In a binary entity matching setting, the attribute values of single records need to be transformed to pairwise record features. We use data type specific similarity metrics and calculate symbolic features for the pair of records. For short strings we apply similarity metrics: Levenshtein, Jaccard on the token level, Jaccard with inner Levenshtein, exact and containment. For long strings, the similarity metrics used for short strings are applied while Jaccard is calculated on the word level and additionally thecosine similarity with tfidf weighting per feature is computed. For numeric attributes, the absolute difference is computed. Finally, an overall similarity score of each record pair is computed using cosine similarity with tfidf weighting over the concatenated values of all attributes.

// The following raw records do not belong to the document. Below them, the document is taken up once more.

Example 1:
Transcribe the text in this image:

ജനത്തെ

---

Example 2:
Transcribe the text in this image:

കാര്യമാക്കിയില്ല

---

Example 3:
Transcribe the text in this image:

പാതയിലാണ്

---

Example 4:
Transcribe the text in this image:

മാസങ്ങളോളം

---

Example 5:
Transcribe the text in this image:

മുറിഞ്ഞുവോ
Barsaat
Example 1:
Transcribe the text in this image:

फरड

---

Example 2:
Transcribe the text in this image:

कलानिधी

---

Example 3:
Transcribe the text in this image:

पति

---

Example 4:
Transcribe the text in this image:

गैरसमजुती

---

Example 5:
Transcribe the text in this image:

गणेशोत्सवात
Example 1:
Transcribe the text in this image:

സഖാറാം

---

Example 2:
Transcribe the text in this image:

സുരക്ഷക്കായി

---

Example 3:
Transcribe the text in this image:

Here is an example of the transformation of record attribute values to pairwise symbolic features:

Feature Vector Creation Example

Classification Methods

We apply supervised learning using two classifiers: SVM and Random Forest. We use the validation set of every task to optimize some parameters. We apply the optimized model to the test set and report the evaluation scores on the test set. For all non-optimized parameters we use the default values of the python sklearn library (version 0.22). For all our experiments we use random seeds (always set to 1) to allow the exact reproducibility of our results.

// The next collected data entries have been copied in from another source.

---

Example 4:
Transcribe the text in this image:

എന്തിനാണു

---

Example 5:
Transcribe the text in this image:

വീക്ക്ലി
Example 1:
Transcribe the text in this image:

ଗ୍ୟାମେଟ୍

You can find the code for evaluating and profiling the benchmark matching task in the EntityMatchingTaskProfiler github repository. Please use the Jupyter notebook MatchingTaskProfiler.ipynb and activate the flag parameters summaryFeatures for basic data set related statistics, baselineResults for getting the SVM and RF baseline results and profilingFeatures for task related statistics including our profiling dimensions. You can find more details on the task-related profiling dimensions and their calculation in our paper.

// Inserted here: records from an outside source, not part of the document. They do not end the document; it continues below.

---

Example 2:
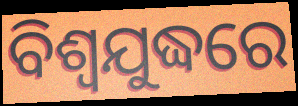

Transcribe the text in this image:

ବିଶ୍ବଯୁଦ୍ଧରେ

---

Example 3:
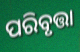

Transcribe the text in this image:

ପରିବୃତ୍ତା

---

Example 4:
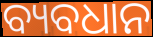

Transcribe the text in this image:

4. Baseline Matching Results

Matching Task SVM Random Forest
P R F1 P R F1
abt-buy 0.96 0.71 0.81 0.95 0.77 0.85
amazon-google 0.79 0.73 0.76 0.82 0.76 0.79
dblp-acm 1.00 1.00 1.00 1.00 1.00 1.00
dblp-scholar 0.99 0.99 0.99 0.99 0.99 0.99
restaurants (Fodors-Zagats) 1.00 0.91 0.95 1.00 1.00 1.00
products (Walmart-Amazon) 0.97 0.87 0.92 0.93 0.89 0.93
wdc_phones 0.85 0.88 0.86 0.85 0.88 0.86
wdc_headphones 0.89 0.77 0.83 0.95 0.82 0.88
wdc_tvs 0.93 0.78 0.85 0.94 0.89 0.91
wdc_xlarge_cameras 0.71 0.61 0.65 0.75 0.67 0.71
wdc_xlarge_watches 0.86 0.71 0.78 0.82 0.73 0.81
wdc_xlarge_computers 0.74 0.67 0.70 0.78 0.78 0.78
wdc_xlarge_shoes 0.83 0.43 0.57 0.82 0.38 0.52
baby products 0.70 0.64 0.67 0.68 0.55 0.63
beer 1.00 0.86 0.92 1.00 1.00 1.00
bikes 0.92 0.92 0.92 0.92 0.92 0.92
books (Goodreads-Barnes) 0.80 0.89 0.84 0.73 0.89 0.80
cosmetics 1.00 0.77 0.87 0.90 0.69 0.78
music (iTunes-Amazon) 1.00 1.00 1.00 1.00 1.00 1.00
restaurants (Yellow-Yelp) 1.00 1.00 1.00 1.00 1.00 1.00

5. References

  1. Köpcke, H. et al.: Evaluation of entity resolution approaches on real-world match problems. Proceedings of the VLDB Endowment. 3, 1–2, 484–493 (2010).
  2. Konda, P. et al.: Magellan: Toward building entity matching management systems. Proceedings of the VLDB Endowment. 9, 12, 1197–1208 (2016).
  3. Petrovski, Petar, et al. The WDC gold standards for product feature extraction and product matching. International Conference on Electronic Commerce and Web Technologies. Springer, Cham, 2016.
  4. Primpeli, A. et al.: The WDC Training Dataset and Gold Standard for Large-Scale Product Matching. In: Companion Proceedings of The 2019 World Wide Web Conference on - WWW ’19. pp. 381–386 ACM Press, San Francisco, USA (2019).
  5. Draisbach, U. and Naumann, F.: DuDe: The Duplicate Detection Toolkit.In: QDB Workshop 2010.